At 25, Mr. Silverman was made head of daytime programming for CBS, and in 1970, in his early 30s, he landed the network’s top programming job, putting him in charge of the prime-time schedule.

CBS, known in the 1960s for relatively conventional comedies like “The Andy Griffith Show” and “The Beverly Hillbillies,” was looking to freshen its image, and Norman Lear and Bud Yorkin’s groundbreaking “All in the Family,” which tackled contemporary issues like bigotry with scalding humor, became a key component of that strategy.

The show was originally made for ABC, but when that network rejected it, Lear took it to CBS, where Mr. Silverman and other executives watched a pilot.

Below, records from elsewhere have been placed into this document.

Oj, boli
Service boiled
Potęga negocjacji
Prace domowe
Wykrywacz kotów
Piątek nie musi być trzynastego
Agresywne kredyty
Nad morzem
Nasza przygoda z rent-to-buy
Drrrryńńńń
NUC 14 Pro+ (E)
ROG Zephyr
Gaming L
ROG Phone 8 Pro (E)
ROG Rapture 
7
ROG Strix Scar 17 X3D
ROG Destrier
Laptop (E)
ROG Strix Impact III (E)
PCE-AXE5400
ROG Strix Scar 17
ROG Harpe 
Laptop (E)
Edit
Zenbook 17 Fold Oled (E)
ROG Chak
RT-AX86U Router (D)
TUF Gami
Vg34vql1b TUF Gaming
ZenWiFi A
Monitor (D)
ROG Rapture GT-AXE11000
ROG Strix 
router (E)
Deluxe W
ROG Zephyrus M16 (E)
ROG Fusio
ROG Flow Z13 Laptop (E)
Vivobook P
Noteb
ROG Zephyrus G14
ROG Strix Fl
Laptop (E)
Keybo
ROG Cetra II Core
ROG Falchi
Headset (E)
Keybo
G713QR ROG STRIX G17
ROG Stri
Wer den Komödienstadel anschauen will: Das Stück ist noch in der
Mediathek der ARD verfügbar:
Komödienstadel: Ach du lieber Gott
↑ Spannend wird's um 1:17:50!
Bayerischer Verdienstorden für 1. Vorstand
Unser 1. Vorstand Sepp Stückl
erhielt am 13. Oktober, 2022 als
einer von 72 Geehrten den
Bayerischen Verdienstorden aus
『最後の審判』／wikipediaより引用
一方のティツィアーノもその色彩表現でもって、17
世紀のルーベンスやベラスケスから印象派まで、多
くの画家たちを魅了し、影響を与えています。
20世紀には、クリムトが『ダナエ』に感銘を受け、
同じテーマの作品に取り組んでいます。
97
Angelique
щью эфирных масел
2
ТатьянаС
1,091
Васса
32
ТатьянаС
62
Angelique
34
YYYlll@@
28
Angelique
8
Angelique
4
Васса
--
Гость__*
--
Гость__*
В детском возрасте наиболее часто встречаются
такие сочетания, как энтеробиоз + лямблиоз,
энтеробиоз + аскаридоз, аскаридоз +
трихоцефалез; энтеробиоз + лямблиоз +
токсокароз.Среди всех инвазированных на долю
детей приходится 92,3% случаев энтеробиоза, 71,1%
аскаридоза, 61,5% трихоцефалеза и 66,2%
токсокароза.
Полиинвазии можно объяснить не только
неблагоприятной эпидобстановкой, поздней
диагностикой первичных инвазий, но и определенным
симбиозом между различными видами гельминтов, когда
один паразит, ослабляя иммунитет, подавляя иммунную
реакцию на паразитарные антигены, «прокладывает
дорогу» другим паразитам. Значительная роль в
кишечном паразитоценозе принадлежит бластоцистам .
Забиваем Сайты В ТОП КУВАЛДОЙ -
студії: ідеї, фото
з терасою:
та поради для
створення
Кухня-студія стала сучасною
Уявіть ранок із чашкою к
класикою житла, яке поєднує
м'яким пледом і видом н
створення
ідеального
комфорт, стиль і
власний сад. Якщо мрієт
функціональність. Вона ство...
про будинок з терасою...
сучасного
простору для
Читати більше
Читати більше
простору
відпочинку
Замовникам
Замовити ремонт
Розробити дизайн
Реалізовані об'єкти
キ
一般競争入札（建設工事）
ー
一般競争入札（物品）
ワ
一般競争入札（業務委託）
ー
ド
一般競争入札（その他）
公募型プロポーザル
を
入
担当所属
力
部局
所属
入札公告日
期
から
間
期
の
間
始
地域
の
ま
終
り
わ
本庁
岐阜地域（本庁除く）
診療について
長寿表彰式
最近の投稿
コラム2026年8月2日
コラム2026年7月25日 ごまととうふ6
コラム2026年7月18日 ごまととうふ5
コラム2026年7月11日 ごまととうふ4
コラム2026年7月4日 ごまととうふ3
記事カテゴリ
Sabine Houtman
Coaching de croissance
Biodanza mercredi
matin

“I couldn’t believe I was seeing what I was seeing,” Silverman recalled in an oral history recorded in 2001 for the Television Academy Foundation. “Compared to the crap that we were canceling, this was really setting new boundaries.”

He credited Robert Wood, president of CBS at the time, with putting the show on the air in January 1971. But it was Mr. Silverman who rescued it from its original, deadly Tuesday night time slot, stacking it on Saturday nights with another savvy series, “The Mary Tyler Moore Show.”

“These were the first building blocks,” Mr. Silverman said, leading to other successes like the spinoffs “Maude,” from “All in the Family,” and “Rhoda,” from “Mary Tyler Moore.”